=== Fragmento de texto ===

La Carta Democrática Interamericana, 10 años después

Rubén Aguilar · 17 de mayo de 2011

La semana pasada estuve invitado como relator de una de las mesas de discusión del “Diálogo subregional de los miembros del Sistema de Integración Centroamericana y México: Democracia para la paz, la seguridad y el desarrollo” celebrado en San José, Costa Rica, y organizado por la OEA.

El evento, al que asistieron un centenar de políticos, diplomáticos, académicos, dirigentes de la sociedad civil y funcionaros internacionales, tenía entre sus objetivos analizar la aplicación de la Carta Democrática Interamericana (CDI) a diez años de su firma.

La CDI se promulgó, con el acuerdo de todos los países miembros de la OEA, en Lima, Perú, el 11 de septiembre de 2001. Los asistentes estuvieron de acuerdo que la CDI ofrece una concepción doctrinal y también un programa para ampliar y consolidar la democracia.

Hay consenso en señalar que la aplicación de la CDI es una responsabilidad de los estados miembros y no es una atribución de los funcionarios de la organización. En torno a la aplicación de la carta, en ese marco, existen dos posiciones:

  • Quien asegura sí se ha aplicado en los momentos que se ha solicitado. Ofrecen como prueba los casos de Honduras, Ecuador y Haití. Sostienen, que dentro de sus límites, la aplicación ha sido exitosa.
  • Quien considera que no se ha aplicado en todos los casos que lo ameritan. La OEA, dicen éstos, no ha intervenido a pesar de la evidencia de que algunos países violan los principios mínimos establecidos en la CDI.

El hecho es que a diez años de la firma de la CDI entre los estados miembros existen maneras distintas de entender la democracia, el contenido de la carta y el papel de la OEA.

Detrás de estas visiones está la discusión teórico-jurídica sobre si la OEA es o no un órgano supranacional cuyas resoluciones obligan a sus estados miembro, que por decisión propia, al firmar la CDI, asumen voluntaria y conscientemente ceder parte de su soberanía.

Se asume que en estos momentos no existen en la región condiciones políticas, para discutir el contenido de la CDI. Hacerlo entraña graves riesgos que podrían incluso representar un paso atrás.

Algunos países reclaman su soberanía nacional, en el marco de esta disputa, para impedir la aplicación de la CDI. Los integrantes de la OEA, por diversas razones, no están a favor de la intervención y expulsión del organismo.

=== Material proporcionado ===

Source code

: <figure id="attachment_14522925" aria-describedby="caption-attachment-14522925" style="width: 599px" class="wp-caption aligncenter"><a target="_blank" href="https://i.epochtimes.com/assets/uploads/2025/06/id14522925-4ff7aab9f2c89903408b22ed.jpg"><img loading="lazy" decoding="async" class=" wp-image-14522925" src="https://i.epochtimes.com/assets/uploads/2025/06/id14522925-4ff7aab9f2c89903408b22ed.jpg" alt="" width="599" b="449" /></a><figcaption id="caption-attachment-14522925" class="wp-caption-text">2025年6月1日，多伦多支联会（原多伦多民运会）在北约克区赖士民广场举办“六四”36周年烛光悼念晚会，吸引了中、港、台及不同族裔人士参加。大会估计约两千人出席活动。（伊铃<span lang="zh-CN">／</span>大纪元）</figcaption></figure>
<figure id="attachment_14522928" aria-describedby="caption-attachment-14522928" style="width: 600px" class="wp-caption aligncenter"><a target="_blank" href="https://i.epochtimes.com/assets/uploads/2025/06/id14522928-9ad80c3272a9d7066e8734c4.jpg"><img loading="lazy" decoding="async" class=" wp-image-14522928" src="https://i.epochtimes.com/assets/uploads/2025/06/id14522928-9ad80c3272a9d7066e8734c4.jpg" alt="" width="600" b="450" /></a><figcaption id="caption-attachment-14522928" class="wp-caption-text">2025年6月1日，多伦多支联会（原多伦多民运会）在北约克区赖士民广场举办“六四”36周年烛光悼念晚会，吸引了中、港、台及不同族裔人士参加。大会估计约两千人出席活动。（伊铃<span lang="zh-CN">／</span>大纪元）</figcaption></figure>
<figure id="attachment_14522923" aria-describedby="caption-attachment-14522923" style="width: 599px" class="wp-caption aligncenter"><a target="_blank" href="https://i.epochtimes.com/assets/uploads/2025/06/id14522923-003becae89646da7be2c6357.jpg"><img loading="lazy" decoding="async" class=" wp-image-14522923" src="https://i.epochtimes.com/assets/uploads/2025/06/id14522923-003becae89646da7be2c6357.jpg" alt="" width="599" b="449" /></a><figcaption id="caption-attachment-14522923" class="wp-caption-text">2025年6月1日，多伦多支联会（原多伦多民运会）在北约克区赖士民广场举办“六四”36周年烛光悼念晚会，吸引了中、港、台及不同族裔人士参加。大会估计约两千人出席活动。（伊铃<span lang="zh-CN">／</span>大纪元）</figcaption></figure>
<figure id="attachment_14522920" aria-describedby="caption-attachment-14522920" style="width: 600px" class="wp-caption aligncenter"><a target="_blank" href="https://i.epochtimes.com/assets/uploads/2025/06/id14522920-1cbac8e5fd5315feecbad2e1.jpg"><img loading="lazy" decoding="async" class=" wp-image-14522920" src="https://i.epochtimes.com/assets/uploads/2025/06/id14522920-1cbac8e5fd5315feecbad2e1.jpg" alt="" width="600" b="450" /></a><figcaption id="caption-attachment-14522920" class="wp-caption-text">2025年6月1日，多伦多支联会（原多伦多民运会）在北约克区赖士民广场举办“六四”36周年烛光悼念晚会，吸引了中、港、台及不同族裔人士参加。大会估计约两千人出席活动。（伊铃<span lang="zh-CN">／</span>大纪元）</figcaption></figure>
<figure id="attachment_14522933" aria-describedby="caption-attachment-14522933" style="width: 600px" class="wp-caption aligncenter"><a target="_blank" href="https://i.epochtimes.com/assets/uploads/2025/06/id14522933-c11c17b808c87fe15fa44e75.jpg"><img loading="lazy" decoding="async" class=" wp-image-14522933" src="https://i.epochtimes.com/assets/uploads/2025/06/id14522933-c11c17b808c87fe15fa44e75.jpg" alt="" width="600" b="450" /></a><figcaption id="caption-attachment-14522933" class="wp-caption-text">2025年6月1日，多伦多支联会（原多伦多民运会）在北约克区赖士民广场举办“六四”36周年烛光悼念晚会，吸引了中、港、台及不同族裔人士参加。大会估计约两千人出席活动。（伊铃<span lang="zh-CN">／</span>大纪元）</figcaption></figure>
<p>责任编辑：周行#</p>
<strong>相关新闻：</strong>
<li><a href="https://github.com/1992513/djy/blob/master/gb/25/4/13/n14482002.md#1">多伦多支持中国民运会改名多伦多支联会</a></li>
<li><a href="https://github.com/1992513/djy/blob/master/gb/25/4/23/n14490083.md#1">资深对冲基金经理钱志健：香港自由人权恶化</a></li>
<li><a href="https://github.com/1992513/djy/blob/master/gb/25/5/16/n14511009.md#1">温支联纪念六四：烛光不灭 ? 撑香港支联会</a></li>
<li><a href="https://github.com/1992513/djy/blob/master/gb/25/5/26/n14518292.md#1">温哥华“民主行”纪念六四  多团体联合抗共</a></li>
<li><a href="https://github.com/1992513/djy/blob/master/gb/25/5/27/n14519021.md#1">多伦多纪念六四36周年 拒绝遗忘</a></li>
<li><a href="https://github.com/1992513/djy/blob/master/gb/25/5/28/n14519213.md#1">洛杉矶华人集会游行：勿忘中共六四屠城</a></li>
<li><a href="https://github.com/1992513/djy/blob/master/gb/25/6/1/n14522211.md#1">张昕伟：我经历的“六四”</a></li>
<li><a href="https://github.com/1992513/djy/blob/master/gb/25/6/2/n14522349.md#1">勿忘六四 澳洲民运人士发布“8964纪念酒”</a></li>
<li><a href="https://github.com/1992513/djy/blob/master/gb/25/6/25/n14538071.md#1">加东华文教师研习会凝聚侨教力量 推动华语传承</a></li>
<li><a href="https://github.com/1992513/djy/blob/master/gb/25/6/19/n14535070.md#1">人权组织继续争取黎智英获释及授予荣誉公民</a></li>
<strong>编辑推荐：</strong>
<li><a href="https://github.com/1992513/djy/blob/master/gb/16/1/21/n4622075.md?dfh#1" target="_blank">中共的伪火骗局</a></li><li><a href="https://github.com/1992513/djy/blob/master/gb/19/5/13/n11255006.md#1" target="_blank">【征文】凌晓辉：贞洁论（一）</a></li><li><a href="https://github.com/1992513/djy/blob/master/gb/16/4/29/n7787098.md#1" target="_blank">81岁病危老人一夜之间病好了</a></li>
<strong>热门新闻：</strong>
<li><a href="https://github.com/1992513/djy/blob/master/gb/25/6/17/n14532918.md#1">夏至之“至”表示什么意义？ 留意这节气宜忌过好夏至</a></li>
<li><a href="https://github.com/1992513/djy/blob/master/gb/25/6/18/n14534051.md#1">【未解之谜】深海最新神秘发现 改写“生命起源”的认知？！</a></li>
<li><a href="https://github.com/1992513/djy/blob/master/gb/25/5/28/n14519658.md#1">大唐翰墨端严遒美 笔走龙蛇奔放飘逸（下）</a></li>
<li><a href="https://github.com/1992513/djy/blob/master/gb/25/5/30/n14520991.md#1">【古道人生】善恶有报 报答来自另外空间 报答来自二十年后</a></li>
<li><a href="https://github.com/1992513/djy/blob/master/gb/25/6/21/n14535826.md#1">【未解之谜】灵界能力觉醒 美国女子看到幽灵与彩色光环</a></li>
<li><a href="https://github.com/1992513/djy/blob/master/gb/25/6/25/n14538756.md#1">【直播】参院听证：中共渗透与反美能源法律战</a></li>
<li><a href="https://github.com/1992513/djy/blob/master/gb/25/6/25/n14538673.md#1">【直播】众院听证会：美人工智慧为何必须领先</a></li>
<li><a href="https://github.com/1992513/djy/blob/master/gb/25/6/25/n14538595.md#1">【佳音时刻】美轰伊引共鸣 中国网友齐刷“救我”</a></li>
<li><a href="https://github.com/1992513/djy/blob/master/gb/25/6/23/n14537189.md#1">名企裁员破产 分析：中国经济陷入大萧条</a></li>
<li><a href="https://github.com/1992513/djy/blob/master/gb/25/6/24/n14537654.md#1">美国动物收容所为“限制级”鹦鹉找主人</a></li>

===

Lista de actividades |
- A) Reproduce del texto sobre la Carta Democrática Interamericana todo lo que va desde "La Carta Democrática Interamericana, 10" hasta "de su firma.".
- B) Indica con sí o no si cada afirmación coincide con el texto sobre la Carta Democrática Interamericana, y cita literalmente las palabras del texto que lo deciden. (i) La carta se promulgó en Lima el 11 de septiembre de 2001. (ii) Aplicar la carta es una atribución de los funcionarios de la organización. (iii) Al evento de San José asistieron alrededor de mil personas.
- C) Según el texto sobre la Carta Democrática Interamericana, ¿qué casos presentan como prueba quienes afirman que la carta sí se ha aplicado?

Respuestas esperadas |
- A)
La Carta Democrática Interamericana, 10 años después

Rubén Aguilar · 17 de mayo de 2011

La semana pasada estuve invitado como relator de una de las mesas de discusión del “Diálogo subregional de los miembros del Sistema de Integración Centroamericana y México: Democracia para la paz, la seguridad y el desarrollo” celebrado en San José, Costa Rica, y organizado por la OEA.

El evento, al que asistieron un centenar de políticos, diplomáticos, académicos, dirigentes de la sociedad civil y funcionaros internacionales, tenía entre sus objetivos analizar la aplicación de la Carta Democrática Interamericana (CDI) a diez años de su firma.

- B)
(i) Sí: "en Lima, Perú, el 11 de septiembre de 2001".
(ii) No: "no es una atribución de los funcionarios de la organización".
(iii) No: "asistieron un centenar de políticos, diplomáticos, académicos, dirigentes de la sociedad civil y funcionaros internacionales".

- C) Los casos de Honduras, Ecuador y Haití.